ADA MAKNA 19
(Tien Kumalasari)
Emmi terkejut, ia mundur beberapa langkah, membiarkan dokter Dian masuk dan tersenyum ke arahnya, membuat Emmi lagi-lagi berdebar.
“Mau ke mana?” tanya sang dokter.
“Itu … bapak …”
“Kenapa bapaknya?”
“Itu … kenapa napasnya seperti … memburu, begitu … saya khawatir … “ jawab Emmi terbata.
Dokter Dian diikuti perawat pembantu mendekati tempat dokter Guntur berbaring. Dokter Dian memeriksanya. Ia merasa memang napasnya agak memburu.
Guntur membuka matanya, dan tersenyum tipis ke arah dokternya.

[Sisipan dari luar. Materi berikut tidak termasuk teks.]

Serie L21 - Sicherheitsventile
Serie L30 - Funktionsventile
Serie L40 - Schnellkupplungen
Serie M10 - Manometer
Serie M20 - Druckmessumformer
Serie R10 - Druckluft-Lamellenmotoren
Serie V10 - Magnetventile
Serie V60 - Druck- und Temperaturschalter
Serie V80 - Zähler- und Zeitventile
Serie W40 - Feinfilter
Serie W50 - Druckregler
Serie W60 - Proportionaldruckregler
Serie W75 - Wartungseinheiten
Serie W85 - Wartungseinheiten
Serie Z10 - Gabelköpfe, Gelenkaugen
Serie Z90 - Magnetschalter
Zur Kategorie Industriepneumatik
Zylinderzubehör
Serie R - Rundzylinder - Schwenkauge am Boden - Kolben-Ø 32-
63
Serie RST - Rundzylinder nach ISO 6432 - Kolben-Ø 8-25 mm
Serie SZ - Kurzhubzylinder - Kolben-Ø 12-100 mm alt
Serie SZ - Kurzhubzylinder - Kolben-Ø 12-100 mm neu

“Ada apa Dok?” tanya dokter Dian.
“Nggak apa-apa.”
“Pasti sedang memikirkan sesuatu.”
“Ah … tidak.”
“Tampaknya ada yang mengganjal, atau ada sesuatu yang menjadi pikiran.”
Perawat mengukur tensi Guntur.
“Tidak ada apa-apa.”
“Barangkali Bapak memikirkan Reihan yang kemarin dioperasi,” sambung Emmi.
“Operasi apa?” tanya dokter Dian karena memang dia tidak tahu.
“Lengan kirinya patah.”
“Oh, itu bukan operasi besar. Benarkah Dokter memikirkannya?”
“Tidak.”
“Kondisi kesehatan ditentukan juga oleh suasana hati. Dokter harus merasa tenang dan selalu senang. Sudah ditungguin putri cantiknya, apa lagi yang membuat Dokter merasa tidak nyaman?”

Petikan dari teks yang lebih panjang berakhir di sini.